Say how many lines in the entries below mention "Counterclaim", with no other words.

───── Supplied information

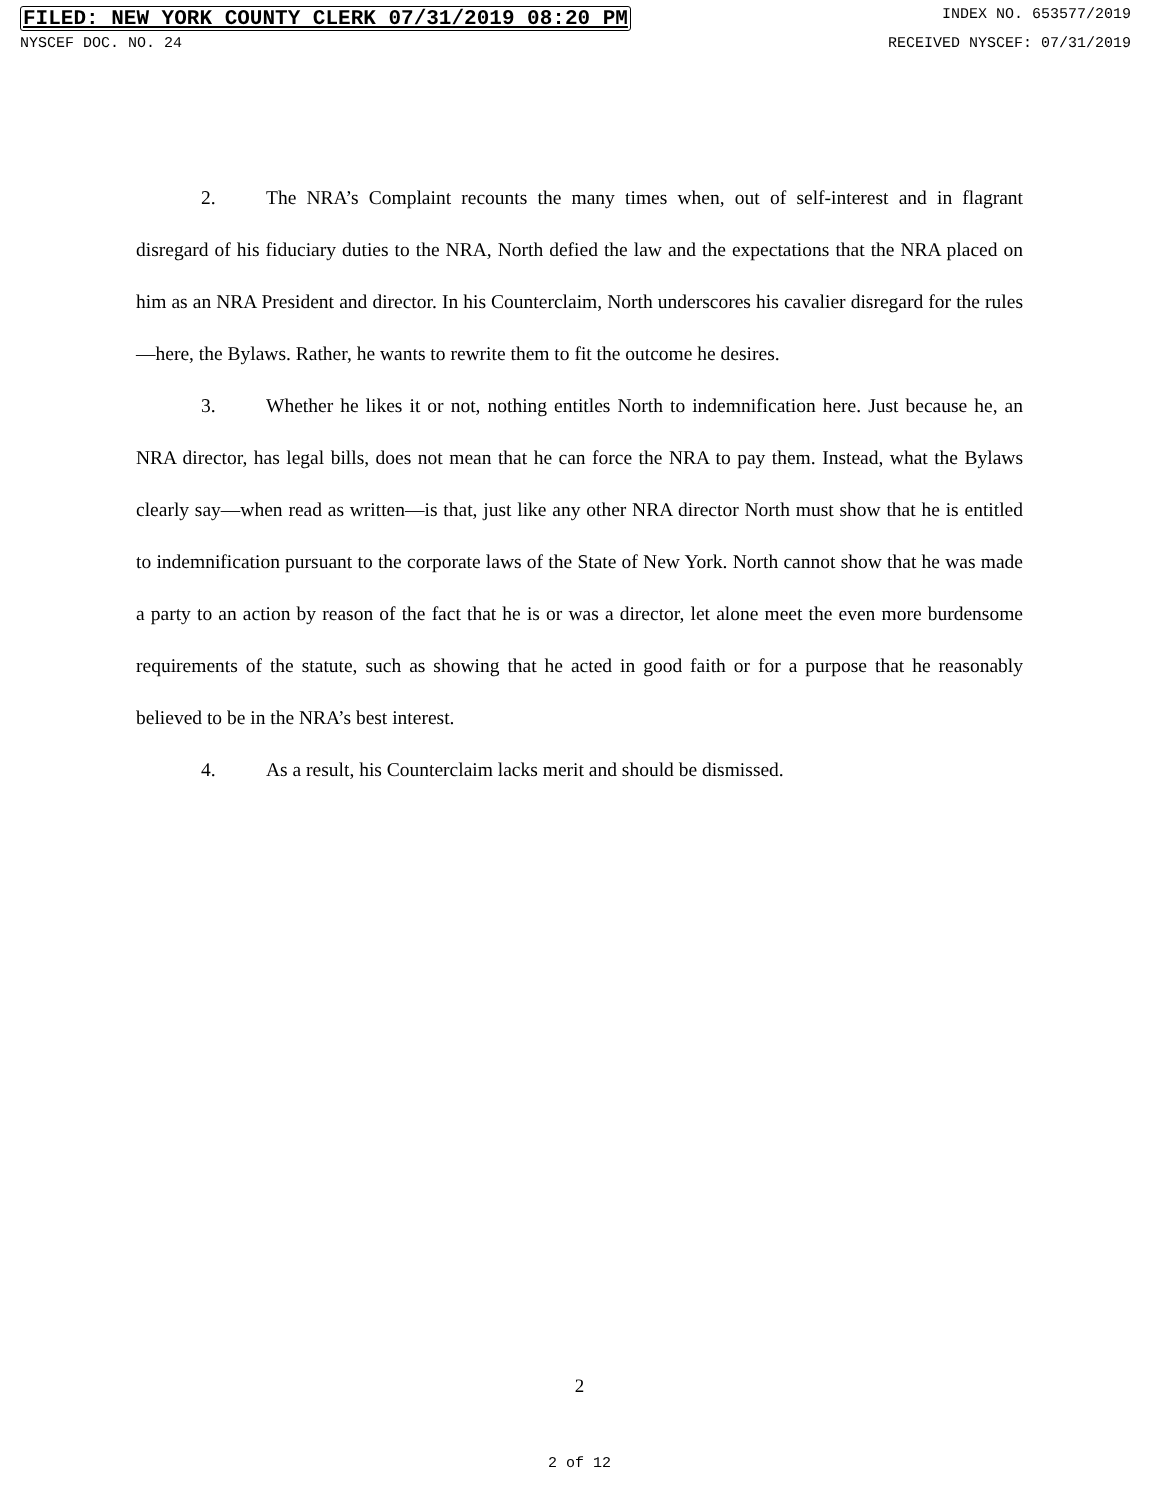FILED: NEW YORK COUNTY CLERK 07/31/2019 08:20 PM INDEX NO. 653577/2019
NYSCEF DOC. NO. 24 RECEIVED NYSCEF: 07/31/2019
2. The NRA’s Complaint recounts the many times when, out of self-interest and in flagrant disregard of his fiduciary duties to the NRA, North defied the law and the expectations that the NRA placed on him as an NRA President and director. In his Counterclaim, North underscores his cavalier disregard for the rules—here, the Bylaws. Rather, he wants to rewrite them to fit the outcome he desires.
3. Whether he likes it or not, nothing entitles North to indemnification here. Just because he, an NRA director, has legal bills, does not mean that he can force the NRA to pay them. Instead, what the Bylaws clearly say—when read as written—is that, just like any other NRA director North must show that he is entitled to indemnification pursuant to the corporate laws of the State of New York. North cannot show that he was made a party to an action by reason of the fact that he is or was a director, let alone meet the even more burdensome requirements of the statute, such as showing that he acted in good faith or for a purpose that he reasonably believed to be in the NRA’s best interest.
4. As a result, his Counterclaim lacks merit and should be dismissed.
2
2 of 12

──────────

• _Exercise response_
2